## Work task
Where does the word "cutting" show up in the data? Please find each such line and copy it.

===== Given data =====

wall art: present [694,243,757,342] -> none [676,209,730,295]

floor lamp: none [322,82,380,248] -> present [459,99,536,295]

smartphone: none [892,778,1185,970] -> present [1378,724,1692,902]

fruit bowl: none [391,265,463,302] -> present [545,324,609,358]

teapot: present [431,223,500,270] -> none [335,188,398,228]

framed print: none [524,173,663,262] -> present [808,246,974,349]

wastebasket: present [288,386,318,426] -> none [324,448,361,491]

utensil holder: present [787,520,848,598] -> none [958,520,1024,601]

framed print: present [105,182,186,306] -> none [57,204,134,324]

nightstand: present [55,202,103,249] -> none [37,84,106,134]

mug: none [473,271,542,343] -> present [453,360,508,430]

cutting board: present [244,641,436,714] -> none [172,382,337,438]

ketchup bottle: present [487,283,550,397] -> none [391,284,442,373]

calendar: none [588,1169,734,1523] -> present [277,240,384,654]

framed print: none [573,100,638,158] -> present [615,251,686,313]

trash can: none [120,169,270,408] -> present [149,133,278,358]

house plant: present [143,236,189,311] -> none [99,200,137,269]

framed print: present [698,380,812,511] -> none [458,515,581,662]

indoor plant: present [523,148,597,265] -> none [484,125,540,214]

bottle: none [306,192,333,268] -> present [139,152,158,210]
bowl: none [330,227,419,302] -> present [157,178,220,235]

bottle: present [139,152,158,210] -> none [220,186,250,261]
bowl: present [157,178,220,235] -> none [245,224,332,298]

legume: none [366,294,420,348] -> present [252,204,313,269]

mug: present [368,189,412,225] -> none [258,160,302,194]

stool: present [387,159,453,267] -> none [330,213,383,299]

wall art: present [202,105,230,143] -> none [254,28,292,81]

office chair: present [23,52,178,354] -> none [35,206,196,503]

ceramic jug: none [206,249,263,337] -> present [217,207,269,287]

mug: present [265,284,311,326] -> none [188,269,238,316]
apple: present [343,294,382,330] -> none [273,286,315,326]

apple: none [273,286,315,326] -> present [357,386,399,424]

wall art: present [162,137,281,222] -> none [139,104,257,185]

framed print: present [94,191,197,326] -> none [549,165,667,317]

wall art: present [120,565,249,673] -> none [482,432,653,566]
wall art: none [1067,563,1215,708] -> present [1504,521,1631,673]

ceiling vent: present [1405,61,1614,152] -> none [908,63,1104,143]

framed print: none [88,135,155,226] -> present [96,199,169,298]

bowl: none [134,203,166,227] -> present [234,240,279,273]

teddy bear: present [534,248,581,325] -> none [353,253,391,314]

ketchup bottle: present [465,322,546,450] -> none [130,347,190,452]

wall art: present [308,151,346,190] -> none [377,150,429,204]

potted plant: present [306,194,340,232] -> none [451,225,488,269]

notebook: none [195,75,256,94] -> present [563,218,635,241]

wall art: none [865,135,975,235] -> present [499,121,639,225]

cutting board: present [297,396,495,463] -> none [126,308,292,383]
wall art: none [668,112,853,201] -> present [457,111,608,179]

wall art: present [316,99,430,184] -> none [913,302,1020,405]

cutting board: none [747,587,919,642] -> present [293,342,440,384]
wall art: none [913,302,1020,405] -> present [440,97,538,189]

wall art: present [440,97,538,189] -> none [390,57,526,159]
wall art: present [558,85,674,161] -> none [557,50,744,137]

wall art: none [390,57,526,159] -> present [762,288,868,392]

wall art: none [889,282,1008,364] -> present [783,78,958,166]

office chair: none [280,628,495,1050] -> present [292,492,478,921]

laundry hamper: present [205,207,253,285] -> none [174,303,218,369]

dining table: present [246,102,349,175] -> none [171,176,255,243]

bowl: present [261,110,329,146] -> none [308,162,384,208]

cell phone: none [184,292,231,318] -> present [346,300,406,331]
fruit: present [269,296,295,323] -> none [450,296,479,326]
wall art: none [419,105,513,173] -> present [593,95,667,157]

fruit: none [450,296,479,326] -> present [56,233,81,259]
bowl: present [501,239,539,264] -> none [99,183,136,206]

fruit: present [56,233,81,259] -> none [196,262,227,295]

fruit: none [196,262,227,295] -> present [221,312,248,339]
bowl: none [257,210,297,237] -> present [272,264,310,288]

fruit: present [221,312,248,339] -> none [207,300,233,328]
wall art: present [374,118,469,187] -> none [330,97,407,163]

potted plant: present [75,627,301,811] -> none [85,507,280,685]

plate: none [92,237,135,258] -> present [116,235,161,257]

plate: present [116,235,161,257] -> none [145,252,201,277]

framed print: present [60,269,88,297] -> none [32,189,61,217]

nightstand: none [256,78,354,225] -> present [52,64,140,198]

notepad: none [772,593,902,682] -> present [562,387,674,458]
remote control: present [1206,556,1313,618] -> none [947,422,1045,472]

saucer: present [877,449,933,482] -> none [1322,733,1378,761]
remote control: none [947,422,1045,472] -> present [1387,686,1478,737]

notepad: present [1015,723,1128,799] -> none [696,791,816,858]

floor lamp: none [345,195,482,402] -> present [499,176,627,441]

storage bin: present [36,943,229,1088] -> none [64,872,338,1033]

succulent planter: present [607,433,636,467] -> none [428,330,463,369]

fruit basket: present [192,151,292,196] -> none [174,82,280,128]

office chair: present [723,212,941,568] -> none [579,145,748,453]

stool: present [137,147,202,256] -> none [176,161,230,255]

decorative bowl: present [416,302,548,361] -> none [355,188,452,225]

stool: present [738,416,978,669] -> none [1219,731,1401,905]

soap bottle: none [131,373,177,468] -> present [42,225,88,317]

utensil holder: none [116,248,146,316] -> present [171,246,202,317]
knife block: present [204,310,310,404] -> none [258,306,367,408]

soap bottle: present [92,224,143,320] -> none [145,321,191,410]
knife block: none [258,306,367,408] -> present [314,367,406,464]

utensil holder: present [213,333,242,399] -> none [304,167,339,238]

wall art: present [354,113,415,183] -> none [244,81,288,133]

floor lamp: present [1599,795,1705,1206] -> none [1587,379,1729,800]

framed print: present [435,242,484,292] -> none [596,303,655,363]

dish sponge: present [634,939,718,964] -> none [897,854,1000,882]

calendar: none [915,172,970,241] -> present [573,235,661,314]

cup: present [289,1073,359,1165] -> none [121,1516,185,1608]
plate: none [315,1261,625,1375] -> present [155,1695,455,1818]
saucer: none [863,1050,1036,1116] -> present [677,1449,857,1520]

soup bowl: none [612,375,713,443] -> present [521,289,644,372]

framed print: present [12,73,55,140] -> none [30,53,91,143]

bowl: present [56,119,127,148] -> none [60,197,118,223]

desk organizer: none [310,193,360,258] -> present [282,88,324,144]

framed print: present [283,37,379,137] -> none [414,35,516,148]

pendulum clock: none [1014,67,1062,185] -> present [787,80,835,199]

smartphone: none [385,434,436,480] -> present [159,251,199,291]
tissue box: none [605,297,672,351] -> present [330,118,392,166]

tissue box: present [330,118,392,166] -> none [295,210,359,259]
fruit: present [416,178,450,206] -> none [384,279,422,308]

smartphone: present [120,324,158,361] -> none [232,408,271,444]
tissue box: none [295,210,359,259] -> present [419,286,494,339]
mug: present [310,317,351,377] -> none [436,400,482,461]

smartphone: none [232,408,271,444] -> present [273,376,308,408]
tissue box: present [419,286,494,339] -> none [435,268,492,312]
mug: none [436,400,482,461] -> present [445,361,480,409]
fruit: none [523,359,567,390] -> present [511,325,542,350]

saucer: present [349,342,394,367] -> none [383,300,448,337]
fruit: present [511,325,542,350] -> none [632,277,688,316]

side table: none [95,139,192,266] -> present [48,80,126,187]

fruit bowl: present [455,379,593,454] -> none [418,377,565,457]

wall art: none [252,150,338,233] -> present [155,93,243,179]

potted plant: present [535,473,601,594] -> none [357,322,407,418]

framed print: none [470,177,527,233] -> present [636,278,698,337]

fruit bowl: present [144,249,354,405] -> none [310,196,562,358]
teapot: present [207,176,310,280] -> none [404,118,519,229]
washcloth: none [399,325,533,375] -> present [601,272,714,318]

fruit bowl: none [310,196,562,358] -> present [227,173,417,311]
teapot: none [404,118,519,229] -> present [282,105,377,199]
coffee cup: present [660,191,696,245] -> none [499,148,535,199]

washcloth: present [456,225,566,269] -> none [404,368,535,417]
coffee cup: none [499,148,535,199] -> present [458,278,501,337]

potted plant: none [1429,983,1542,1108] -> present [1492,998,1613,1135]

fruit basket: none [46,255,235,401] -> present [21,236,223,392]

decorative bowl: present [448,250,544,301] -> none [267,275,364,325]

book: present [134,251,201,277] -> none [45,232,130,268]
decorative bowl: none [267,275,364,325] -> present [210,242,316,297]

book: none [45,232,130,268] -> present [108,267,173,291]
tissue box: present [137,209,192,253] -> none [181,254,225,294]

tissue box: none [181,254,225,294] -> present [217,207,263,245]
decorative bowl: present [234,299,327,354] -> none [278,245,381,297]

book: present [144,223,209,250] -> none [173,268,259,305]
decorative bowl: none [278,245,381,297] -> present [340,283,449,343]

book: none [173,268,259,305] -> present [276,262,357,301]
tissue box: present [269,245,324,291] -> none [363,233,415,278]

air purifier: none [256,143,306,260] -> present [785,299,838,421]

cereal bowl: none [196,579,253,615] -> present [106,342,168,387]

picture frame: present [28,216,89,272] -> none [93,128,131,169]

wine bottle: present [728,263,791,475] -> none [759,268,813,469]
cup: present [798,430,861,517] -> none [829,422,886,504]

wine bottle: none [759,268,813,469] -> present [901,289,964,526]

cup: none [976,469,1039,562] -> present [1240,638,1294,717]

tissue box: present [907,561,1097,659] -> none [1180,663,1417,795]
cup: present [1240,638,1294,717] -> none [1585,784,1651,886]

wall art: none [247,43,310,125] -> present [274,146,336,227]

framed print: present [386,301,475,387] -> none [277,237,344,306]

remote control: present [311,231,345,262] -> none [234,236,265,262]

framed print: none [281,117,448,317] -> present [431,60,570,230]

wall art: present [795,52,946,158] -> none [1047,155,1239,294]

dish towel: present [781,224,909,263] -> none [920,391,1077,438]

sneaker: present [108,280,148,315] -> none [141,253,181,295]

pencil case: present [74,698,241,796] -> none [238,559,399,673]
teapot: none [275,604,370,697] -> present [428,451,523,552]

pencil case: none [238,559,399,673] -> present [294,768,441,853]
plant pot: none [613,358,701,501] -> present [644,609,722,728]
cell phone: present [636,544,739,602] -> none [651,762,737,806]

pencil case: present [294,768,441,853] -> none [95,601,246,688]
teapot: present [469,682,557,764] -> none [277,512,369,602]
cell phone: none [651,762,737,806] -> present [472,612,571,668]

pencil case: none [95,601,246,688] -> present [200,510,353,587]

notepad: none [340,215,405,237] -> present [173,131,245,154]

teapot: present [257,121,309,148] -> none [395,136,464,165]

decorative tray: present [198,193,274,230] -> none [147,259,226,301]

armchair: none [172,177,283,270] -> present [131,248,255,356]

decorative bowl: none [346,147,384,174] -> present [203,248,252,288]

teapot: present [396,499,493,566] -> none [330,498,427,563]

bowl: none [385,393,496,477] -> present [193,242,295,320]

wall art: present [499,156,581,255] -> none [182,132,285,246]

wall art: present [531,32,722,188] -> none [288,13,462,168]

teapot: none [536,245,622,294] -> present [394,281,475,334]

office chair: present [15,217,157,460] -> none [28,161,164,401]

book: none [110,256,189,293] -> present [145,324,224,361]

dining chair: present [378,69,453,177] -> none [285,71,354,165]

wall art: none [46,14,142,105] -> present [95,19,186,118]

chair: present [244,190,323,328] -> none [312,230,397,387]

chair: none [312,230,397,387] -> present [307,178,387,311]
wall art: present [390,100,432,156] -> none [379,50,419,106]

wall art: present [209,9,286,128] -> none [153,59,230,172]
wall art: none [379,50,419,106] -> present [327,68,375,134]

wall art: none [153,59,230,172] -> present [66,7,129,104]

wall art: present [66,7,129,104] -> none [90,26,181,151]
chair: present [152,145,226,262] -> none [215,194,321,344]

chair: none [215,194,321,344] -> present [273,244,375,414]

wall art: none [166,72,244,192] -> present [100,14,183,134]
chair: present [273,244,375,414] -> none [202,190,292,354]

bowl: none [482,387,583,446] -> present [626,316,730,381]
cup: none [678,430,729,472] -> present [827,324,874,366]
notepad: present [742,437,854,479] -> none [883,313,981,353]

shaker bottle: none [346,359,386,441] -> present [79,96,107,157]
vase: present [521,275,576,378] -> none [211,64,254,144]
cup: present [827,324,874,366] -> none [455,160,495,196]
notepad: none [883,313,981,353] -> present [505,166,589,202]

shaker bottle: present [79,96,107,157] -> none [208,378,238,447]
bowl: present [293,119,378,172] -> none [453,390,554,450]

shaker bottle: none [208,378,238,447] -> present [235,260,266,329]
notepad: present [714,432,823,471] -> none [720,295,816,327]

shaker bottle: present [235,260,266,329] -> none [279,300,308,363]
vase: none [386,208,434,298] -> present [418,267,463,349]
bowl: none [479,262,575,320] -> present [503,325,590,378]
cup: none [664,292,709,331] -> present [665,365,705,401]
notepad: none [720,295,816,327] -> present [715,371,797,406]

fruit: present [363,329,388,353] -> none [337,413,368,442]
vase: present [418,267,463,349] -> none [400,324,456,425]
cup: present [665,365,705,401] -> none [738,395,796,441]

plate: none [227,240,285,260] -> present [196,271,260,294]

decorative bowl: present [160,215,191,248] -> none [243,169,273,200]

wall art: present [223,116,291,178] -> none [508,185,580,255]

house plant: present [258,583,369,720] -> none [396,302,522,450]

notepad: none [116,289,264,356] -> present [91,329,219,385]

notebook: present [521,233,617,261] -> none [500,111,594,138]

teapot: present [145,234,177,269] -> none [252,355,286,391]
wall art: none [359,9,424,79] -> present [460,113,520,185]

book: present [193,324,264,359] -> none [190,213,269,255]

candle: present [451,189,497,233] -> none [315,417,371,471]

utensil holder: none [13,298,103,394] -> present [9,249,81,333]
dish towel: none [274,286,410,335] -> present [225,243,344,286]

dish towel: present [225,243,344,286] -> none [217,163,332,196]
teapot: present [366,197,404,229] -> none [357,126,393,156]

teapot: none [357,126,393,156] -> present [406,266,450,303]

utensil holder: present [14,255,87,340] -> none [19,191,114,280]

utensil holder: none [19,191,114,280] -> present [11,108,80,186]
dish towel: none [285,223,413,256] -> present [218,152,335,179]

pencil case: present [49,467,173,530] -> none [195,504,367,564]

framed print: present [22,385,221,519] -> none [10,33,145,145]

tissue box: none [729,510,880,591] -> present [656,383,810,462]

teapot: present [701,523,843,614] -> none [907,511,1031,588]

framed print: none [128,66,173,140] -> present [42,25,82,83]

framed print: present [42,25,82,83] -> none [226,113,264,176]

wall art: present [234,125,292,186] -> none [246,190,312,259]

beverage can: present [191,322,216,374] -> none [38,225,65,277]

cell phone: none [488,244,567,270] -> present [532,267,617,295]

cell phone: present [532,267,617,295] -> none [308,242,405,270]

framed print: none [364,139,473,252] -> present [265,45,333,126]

=====

## Written solution
cutting board: present [244,641,436,714] -> none [172,382,337,438]
cutting board: present [297,396,495,463] -> none [126,308,292,383]
cutting board: none [747,587,919,642] -> present [293,342,440,384]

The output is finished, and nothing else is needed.